DATA below:
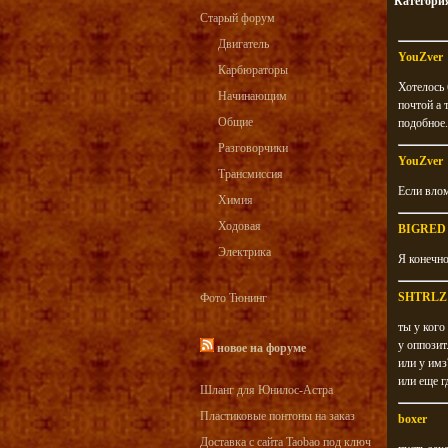
Категори
Старый форум
Двигатель
YouZver
Карбюраторы
Хотелось 
Начинающим
почтой а 
Общие
подобное.
Разговорчики
YouZver
Трансмиссия
Если вло
Химия
Ходовая
BIGRED
Электрика
Я конечно
SHTRLZ
Фото Тюнинг
ты у кого
у оппозит
новое на форуме
или у имз
или еще г
Шланг для Юнилос-Астра
Пластиковые понтоны на заказ
boxer
Доставка с сайта Taobao под ключ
End of DATA.
AIM OF THE TASK: Nothing but the records above, retyped exactly and stripped of images, should appear in the answer.

RESULT:
Категори
Старый форум
Двигатель
YouZver
Карбюраторы
Хотелось 
Начинающим
почтой а 
Общие
подобное.
Разговорчики
YouZver
Трансмиссия
Если вло
Химия
Ходовая
BIGRED
Электрика
Я конечно
SHTRLZ
Фото Тюнинг
ты у кого
у оппозит
новое на форуме
или у имз
или еще г
Шланг для Юнилос-Астра
Пластиковые понтоны на заказ
boxer
Доставка с сайта Taobao под ключ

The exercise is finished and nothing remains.